Ce chiffre, révélé dans son exposé sur la situation de la nation, marque une progression de plus de trois points par rapport aux 72,70 % annoncés en août 2025 par le ministre d’État, ministre de la Défense nationale et des Anciens combattants, le général Célestin Simporé. Il confirme la dynamique de reconquête territoriale engagée par les autorités de la transition.
Selon les données officielles, cette évolution s’inscrit dans une tendance haussière amorcée depuis fin 2024, après les 70,89 % enregistrés en décembre de la même année, puis les 71 % en moyenne sur l’année 2024, contre 69 % en 2023.

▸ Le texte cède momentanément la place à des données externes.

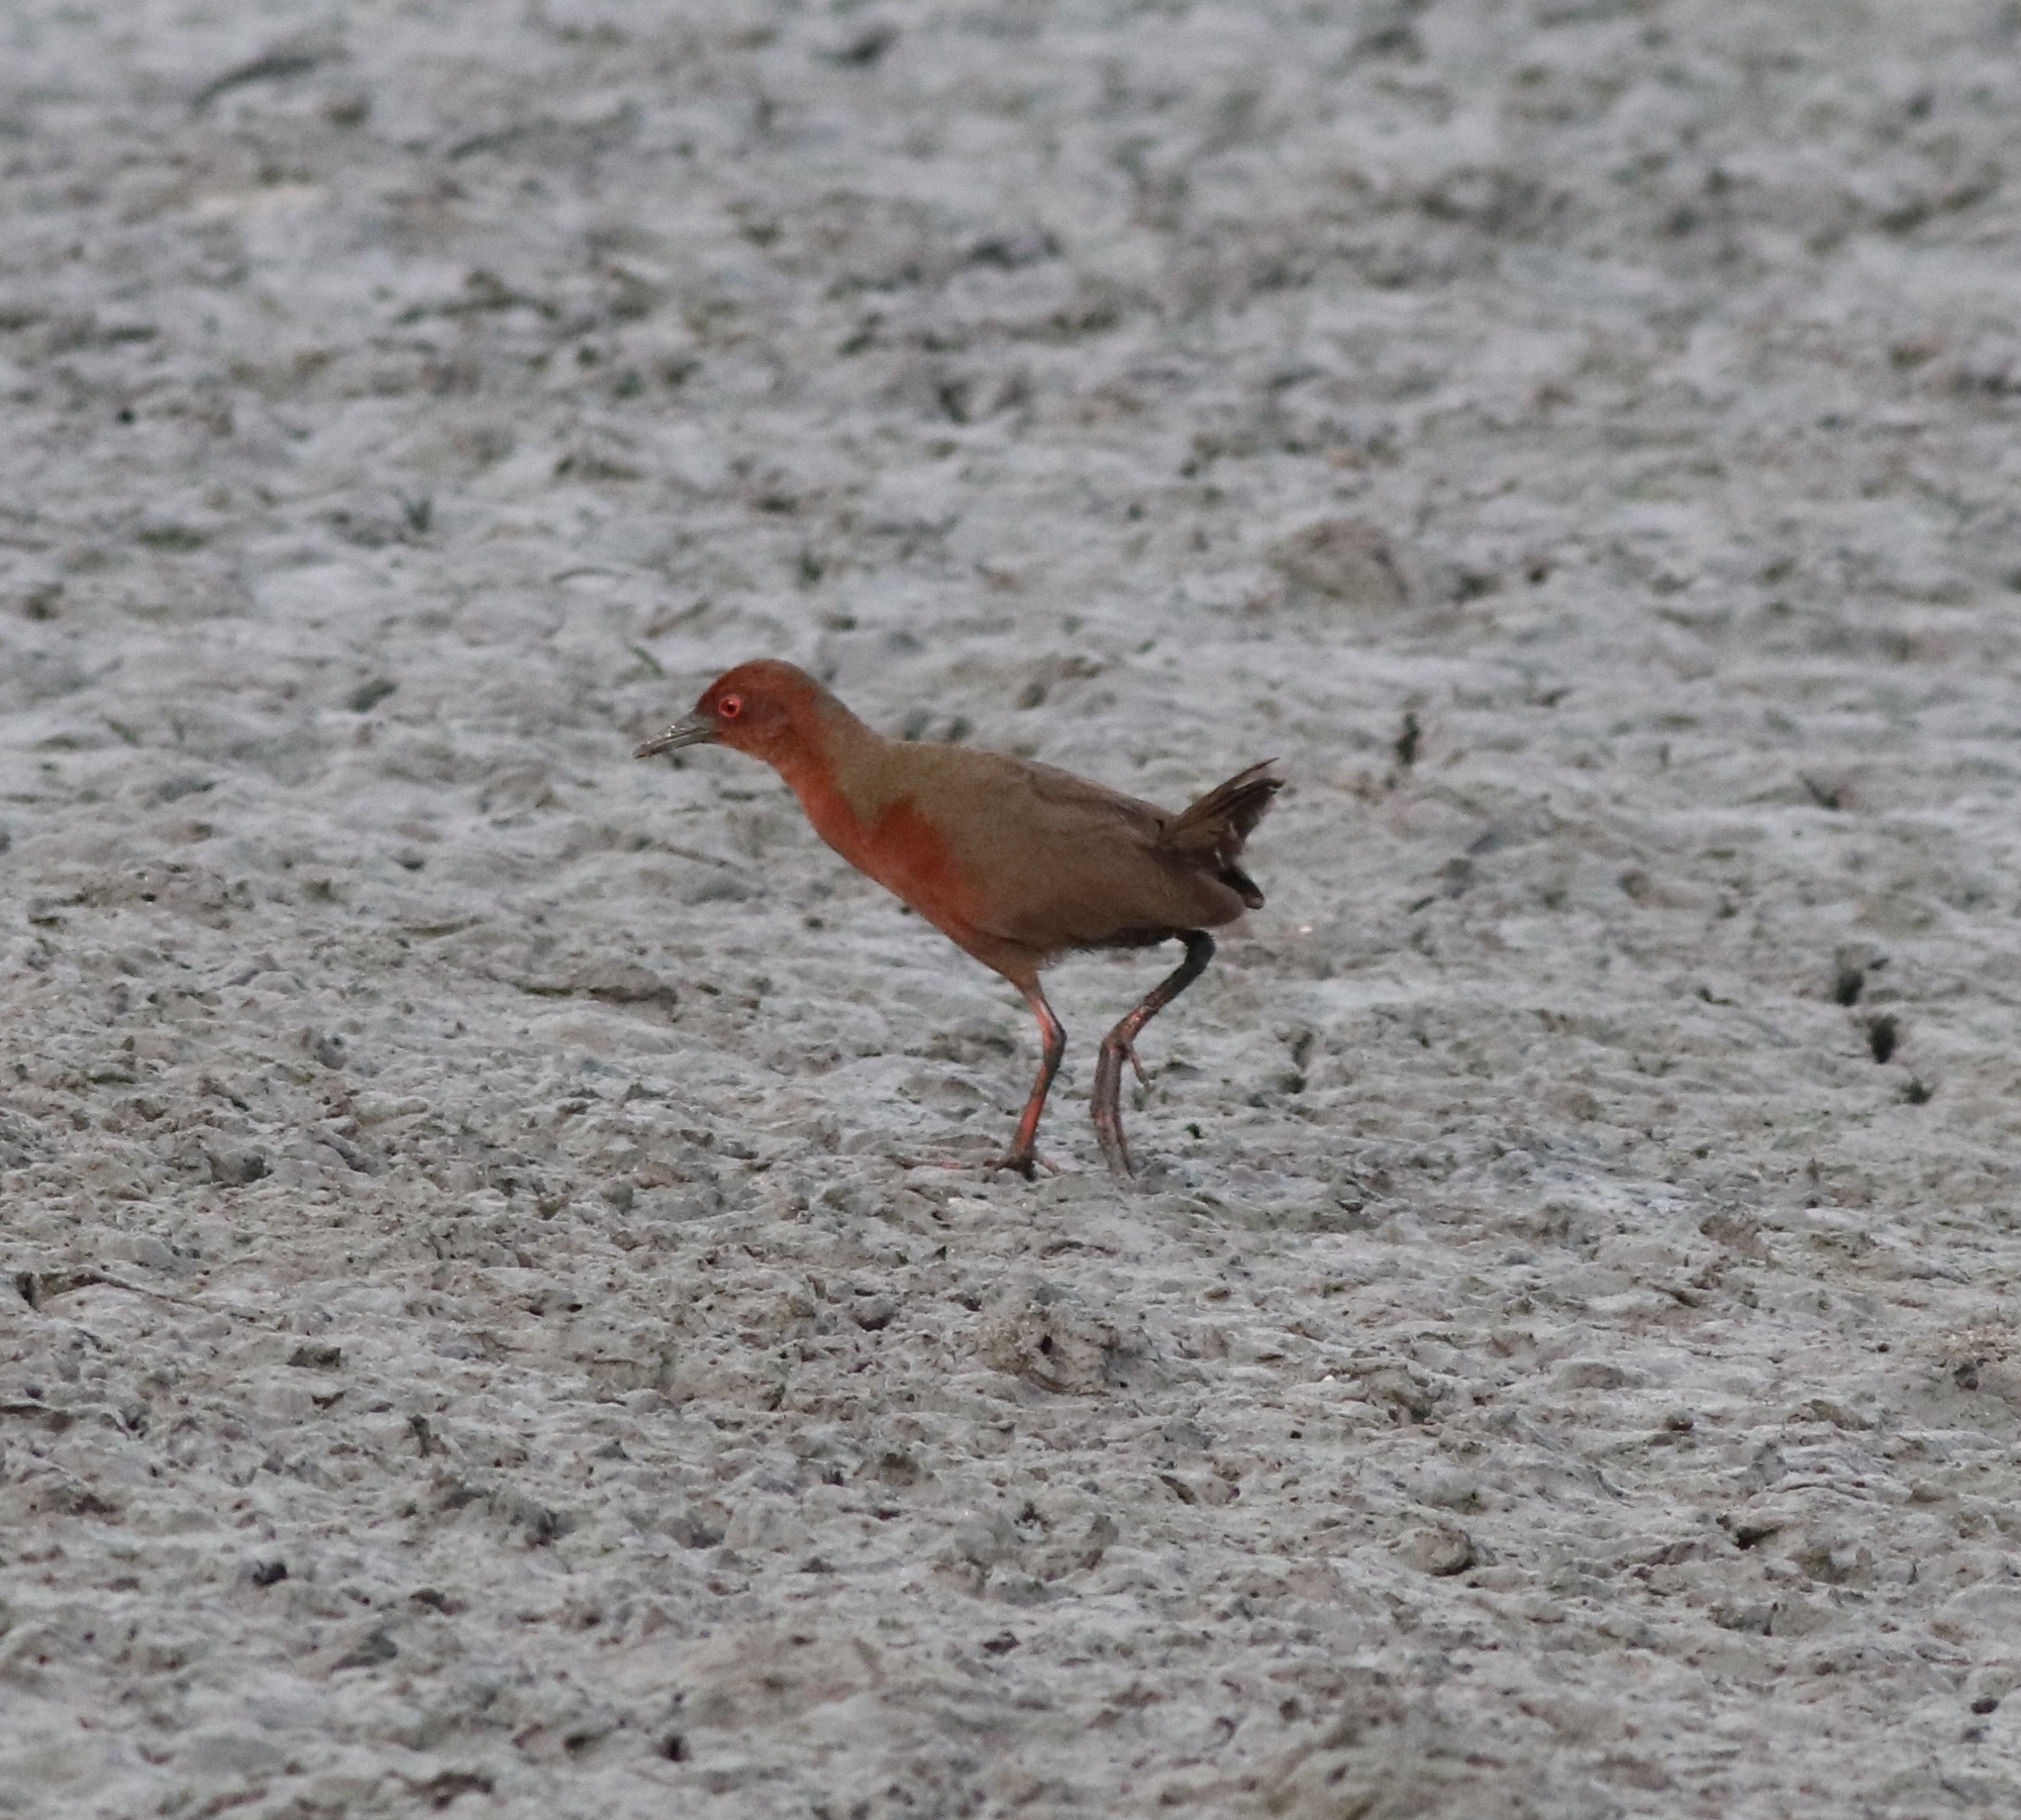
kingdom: Animalia
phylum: Chordata
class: Aves
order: Gruiformes
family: Rallidae
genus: Porzana
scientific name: Porzana fusca
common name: Ruddy-breasted crake
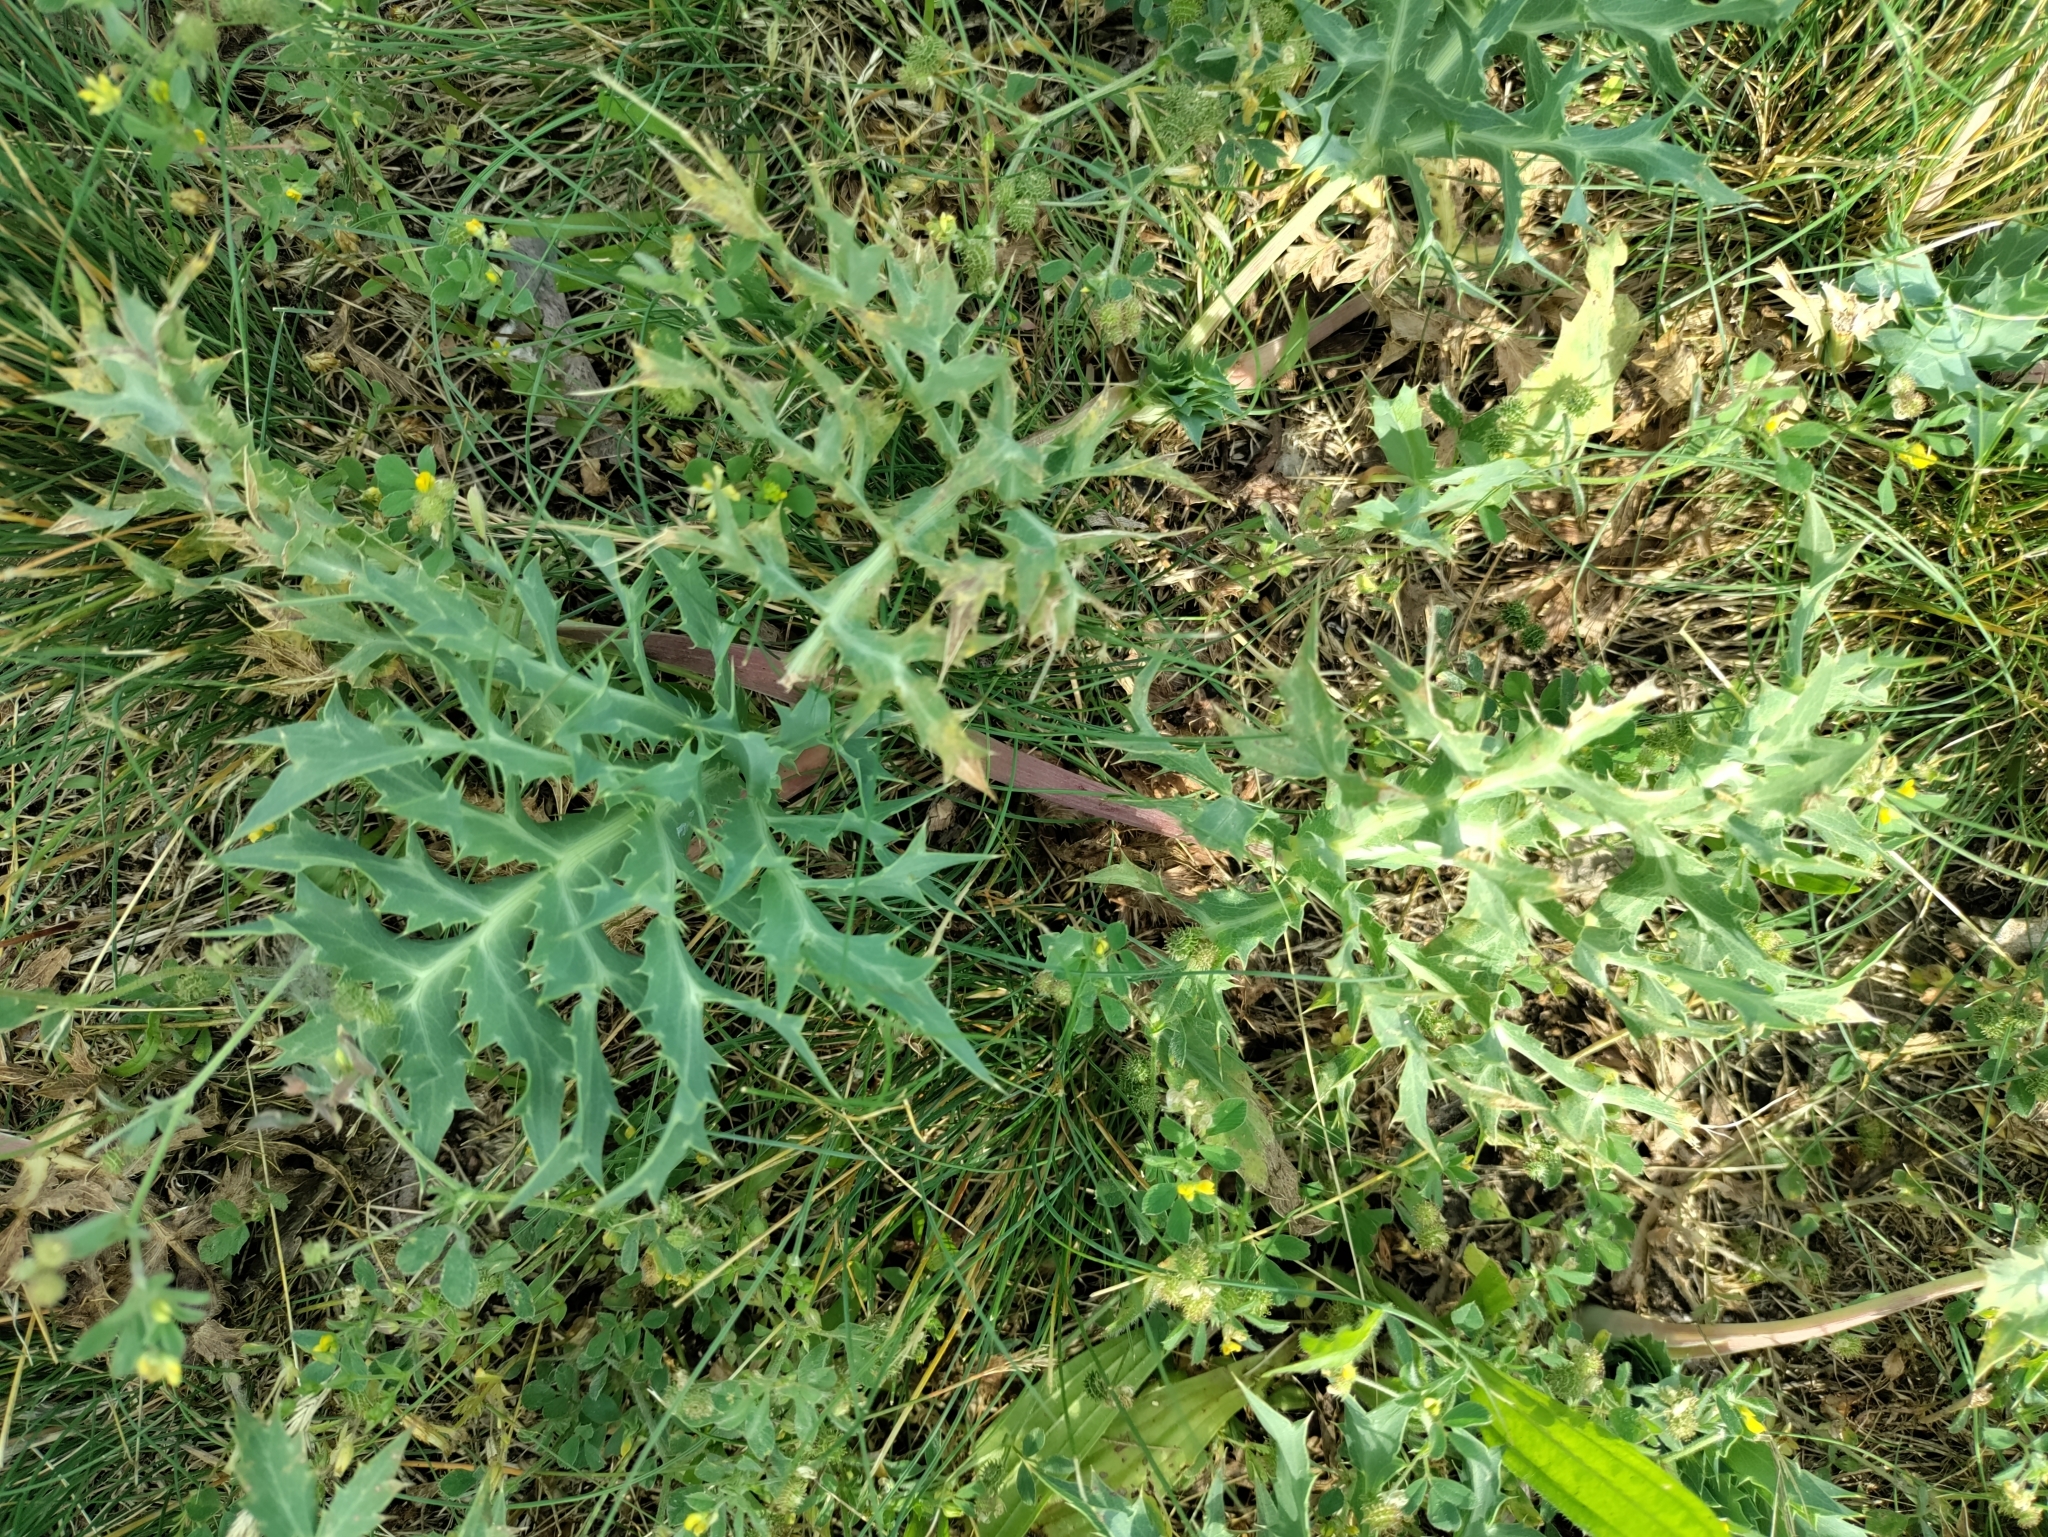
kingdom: Plantae
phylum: Tracheophyta
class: Magnoliopsida
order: Apiales
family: Apiaceae
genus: Eryngium
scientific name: Eryngium campestre
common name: Field eryngo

Le chef du gouvernement a détaillé les résultats concrets de cette reconquête, faisant état de 442 villages libérés, de la réouverture de 73 préfectures et mairies, ainsi que de la remise en service de plus de 600 écoles et de 38 structures sanitaires à travers le pays.
Ces avancées prolongent les succès militaires évoqués par le ministère de la Défense en juin 2025, notamment la reconquête de la vallée du Sourou, la stabilisation de zones stratégiques telles que Diapaga et Djibo, le redémarrage de la mine de Boungou et le retour progressif de l’administration dans des localités longtemps hors de portée de l’État.
Pour soutenir cet effort, le Premier ministre a indiqué que les effectifs des forces de sécurité ont été renforcés par le recrutement de 16 000 militaires, 2 000 policiers et près de 15 000 Volontaires pour la défense de la patrie (VDP). Le Fonds de soutien patriotique a, quant à lui, mobilisé 222 milliards de francs CFA au cours de l’année 2025.
Les autorités burkinabè considèrent cette reconquête territoriale comme un indicateur majeur du redressement sécuritaire du pays, confronté depuis 2015 à une insurrection armée ayant entraîné de lourdes pertes humaines, des déplacements massifs de populations et une instabilité politique marquée par deux coups d’État en 2022.